New research from the Firestone Institute for Respiratory Health at St. Joseph’s Healthcare Hamilton has reported the results of a combined regimen of nintedanib plus sildenafil. While this combination was not more effective than nintedanib alone in improving symptoms, when used in the treatment of idiopathic pulmonary fibrosis (IPF), it showed remarkable effects on lung function.

Dr. Martin Kolb, research director of the Firestone Institute for Respiratory Health and Professor of Medicine at McMaster University, was the first author of this international study. The study, called INSTAGE, involved 274 patients in 13 countries who had an advanced stage of IPF.

Dr. Martin Kolb, Research Director of the Firestone Institute for Respiratory Health

IPF is a respiratory disease with no known cure, involving irreversible scarring of the lung tissue. The disease is characterized by decreased lung function, dyspnea (difficult or laboured breathing), and decreased health-related quality of life. IPF has a five-year survival rate of 20 to 40 percent – which makes it much worse than most cancers. It is estimated that 12,000 Canadians suffer from IPF.

Researchers hypothesized that nintedanib and sildenafil may be effective in improving symptoms of patients with severe IPF when administered together. INSTAGE saw two groups of participants split evenly – the first group received nintedanib and sildenafil, while the second received nintedanib and a placebo.

Though the primary conclusion of the study may not have proven what researchers hypothesized, INSTAGE still provided new and very valuable clinical insights. Indeed, secondary results of the study demonstrated the safety of nintedanib when used as treatment for advanced stage IPF and suggested equal efficacy as in milder disease. Previous studies that tested the safety of nintedanib, such as INPULSIS, did so only with patients whose IPF was in a less advanced stage.

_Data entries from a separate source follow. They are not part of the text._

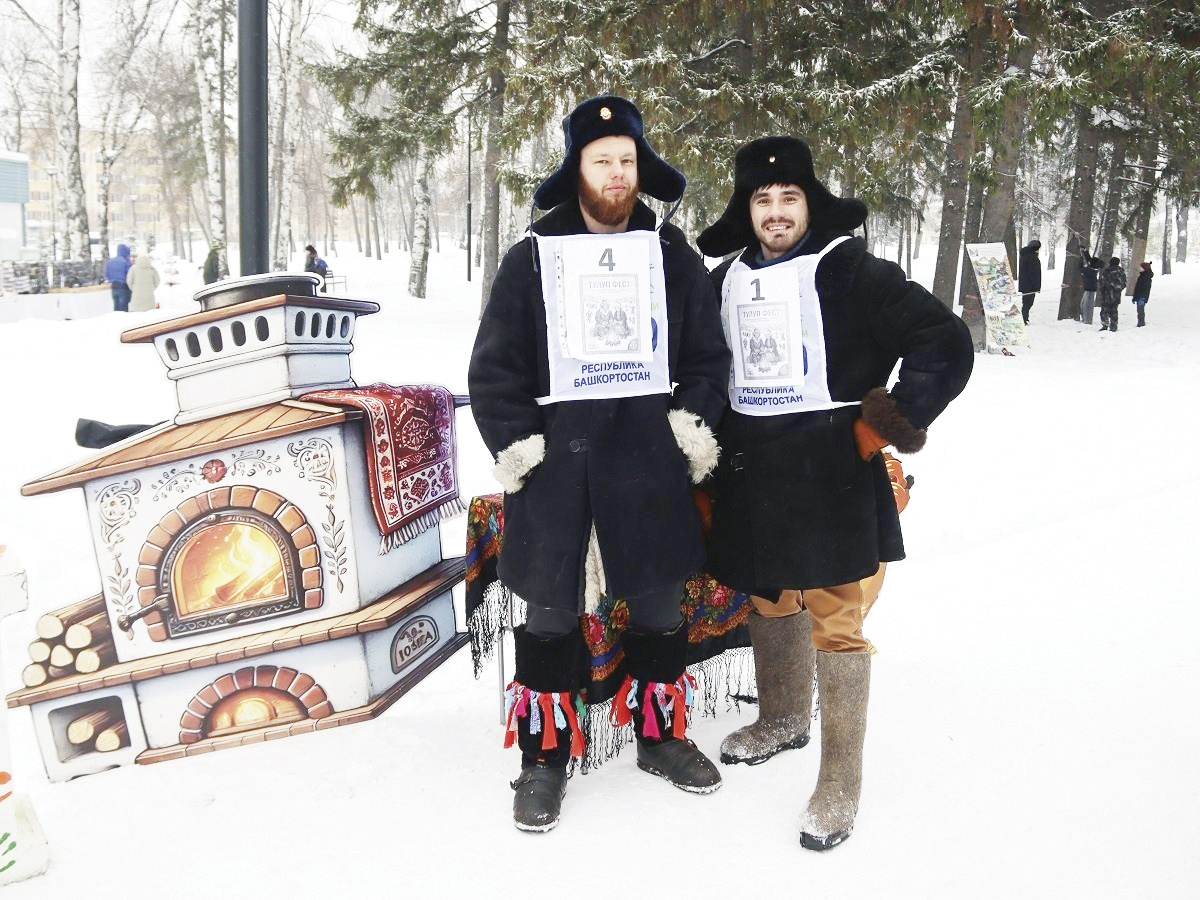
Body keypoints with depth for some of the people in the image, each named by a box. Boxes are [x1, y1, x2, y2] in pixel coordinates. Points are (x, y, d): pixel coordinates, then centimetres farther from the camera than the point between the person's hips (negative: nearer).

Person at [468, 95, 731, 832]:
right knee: (552, 609, 5)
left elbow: (707, 354, 12)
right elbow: (495, 366, 2)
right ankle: (546, 755, 21)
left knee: (659, 603, 13)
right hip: (556, 465, -2)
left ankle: (660, 733, 33)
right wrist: (513, 442, -8)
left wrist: (695, 422, -2)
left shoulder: (674, 257, 8)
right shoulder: (533, 257, 3)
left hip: (651, 464, 2)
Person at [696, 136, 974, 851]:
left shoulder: (849, 270, -9)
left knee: (834, 624, -4)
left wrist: (886, 427, -14)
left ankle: (840, 784, 7)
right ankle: (784, 719, 42)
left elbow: (947, 343, -12)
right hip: (752, 481, 6)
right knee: (770, 605, 19)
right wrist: (717, 454, 18)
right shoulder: (728, 279, 10)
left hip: (831, 480, -6)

In the advanced stage IPF patient population, noted Dr. Kolb, “nintedanib may have the same effect on reducing lung function decline…as that in patients with less advanced disease.” He added, “It was reassuring to note that the adverse events in these more severe patients were not different from the patients with milder disease.” Kolb further remarked that the trial “provided important clues that support targeting the abnormal blood vessels in the stiffened lungs of IPF patients with drugs like sildenafil in order to stop progression of this disease.”

The results were published in the New England Journal of Medicine, in time for the European Respiratory Society’s International Congress 2018 in Paris this week. This annual conference brings together clinicians and scientists from around the world to share the latest innovations in the treatment of complex airway diseases. Dr. Kolb presented the INSTAGE findings at the ERS Congress on September 16, 2018.

This is the fifth study from the Firestone Institute for Respiratory Health to be published in the New England Journal of Medicine this year. In June, St. Joseph’s Healthcare Hamilton recognized the publication of four recent papers in the prestigious journal that focused on mild and severe asthma.

“St. Joe’s researchers have been leading international efforts in understanding chronic lung diseases for 40 years, and these remarkable publications are evidence of the ongoing advancements happening right here in our community,” said Dr. Gail Martin, Executive Director of the Research Institute of St. Joe’s Hamilton.

The INSTAGE study was sponsored by Boehringer Ingelheim, a global pharmaceutical company that produces nintedanib. Nintedanib is an antifibrotic drug shown to slow the progression of IPF. Research is also being conducted at St. Joseph’s Healthcare Hamilton for nintedanib’s efficacy in patients with other interstitial lung diseases.